Docosahexaenoic Acid Attenuates Doxorubicin-induced Cytotoxicity and Inflammation by Suppressing NF-κB/iNOS/NO Signaling Pathway Activation in H9C2 Cardiac Cells.

Doxorubicin (DOX) is a widely used antineoplastic agent for a variety of carcinomas. However, it is cardiotoxic and leads to cardiomyopathy. Previous studies have indicated that omega-3 polyunsaturated acids (ω-3 PUFAs) have therapeutic effects on dilated and diabetic cardiomyopathies. However, whether ω-3 PUFAs exert therapeutic effects on DOX-induced cardiomyopathy remains unclear. In this study, we explored the effect and underlying mechanisms of docosahexaenoic acid (DHA), an important type of ω-3 PUFA, on DOX-induced cardiotoxicity and inflammation. H9C2 cardiac cells were exposed to DOX (5 μM) and interfered with by DHA (10 μM) for 4 hours. The effect of DHA on H9C2 cell viability was measured by Cell Counting Kit-8 assay. The levels of mRNA and protein expression of inflammatory cytokines were determined by real-time polymerase chain reaction and enzyme-linked immunosorbent assay, respectively. Reactive oxygen species and nitric oxide (NO) levels were determined by corresponding kits. The protein expression of key molecules in the nuclear factor-kappa B/inducible isoform of nitric oxide synthase/nitric oxide (NF-κB/iNOS/NO) signaling pathway was determined by western blotting.
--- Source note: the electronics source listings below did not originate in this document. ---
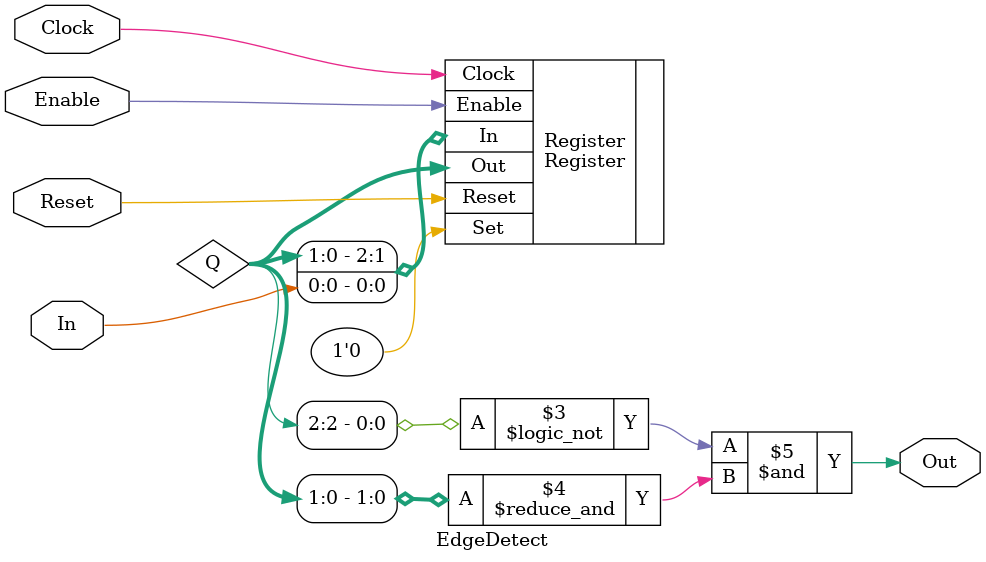
<source format=v>


//------------------------------------------------------------------------------
//	Module:		EdgeDetect
//	Desc:		A simple parameterized, shift-register based edge detector.
//				Note this module is fully moore-tyle, the output is isolated
//				from the input by a single flip-flop.
//	Params:		Width:		The number of samples of the input signal to examine
//				UpWidth:	The number of consecutive high samples which must
//							appear before the edge is signaled (assuming
//							posedge detection).
//				Type:	number	type
//						0	posedge
//						1	negedge
//						2	both
//	Author:		<a href="http://gdgib.gotdns.com/~gdgib/">Greg Gibeling</a>
//	Version:	$Revision: 17689 $
//------------------------------------------------------------------------------
module EdgeDetect(Clock, Reset, Enable, In, Out);
	//--------------------------------------------------------------------------
	//	Parameters
	//--------------------------------------------------------------------------
	parameter				Width = 				3,
							UpWidth = 				2,
							Type =					0,
							AsyncReset =			0;
	//--------------------------------------------------------------------------
	
	//--------------------------------------------------------------------------
	//	I/O
	//--------------------------------------------------------------------------
	input					Clock, Reset, Enable;
	input					In;
	output reg				Out;
	//--------------------------------------------------------------------------

	//--------------------------------------------------------------------------
	//	Wires & Regs
	//--------------------------------------------------------------------------
	wire	[Width-1:0]		Q;
	//--------------------------------------------------------------------------
	
	//--------------------------------------------------------------------------
	//	Output Decoder
	//--------------------------------------------------------------------------
	always @ (Q) begin
		case (Type)
			0:	Out =								(~|(Q[Width-1:UpWidth])) & (&(Q[UpWidth-1:0]));
			1:	Out =								(&(Q[Width-1:UpWidth])) & (~|(Q[UpWidth-1:0]));
			2:	Out =								((~|(Q[Width-1:UpWidth])) | (&(Q[Width-1:UpWidth]))) ^ ((~|(Q[UpWidth-1:0])) | (&(Q[UpWidth-1:0])));
			default: Out =							1'bx;
		endcase
	end
	//--------------------------------------------------------------------------

	//--------------------------------------------------------------------------
	//	Shift Register
	//--------------------------------------------------------------------------
	Register		#(			.Width(				Width),
								.AsyncReset(		AsyncReset))
					Register(	.Clock(				Clock),
								.Reset(				Reset),
								.Set(				1'b0),
								.Enable(			Enable),
								.In(				{Q[Width-2:0], In}),
								.Out(				Q));
	//--------------------------------------------------------------------------
endmodule
//------------------------------------------------------------------------------
</source>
DOX-induced significant cytotoxicity and reactive oxygen species production in H9C2 cardiac cells. It also induced cardiac inflammation as evidenced by significantly increased expressions of inflammatory cytokines, including tumor necrosis factor-α, interleukin-6, interleukin-1β, monocyte chemoattractant protein-1, and inducible isoform of NO synthase. However, DHA effectively attenuated DOX-induced cytotoxicity and inflammation. A further mechanistic study revealed that DHA suppressed DOX-induced activation of the NF-κB/iNOS/NO signaling pathway in H9C2 cells. Our results indicate that DHA may protect against DOX-induced cardiotoxicity by inhibiting NF-κB/iNOS/NO signaling pathway activation.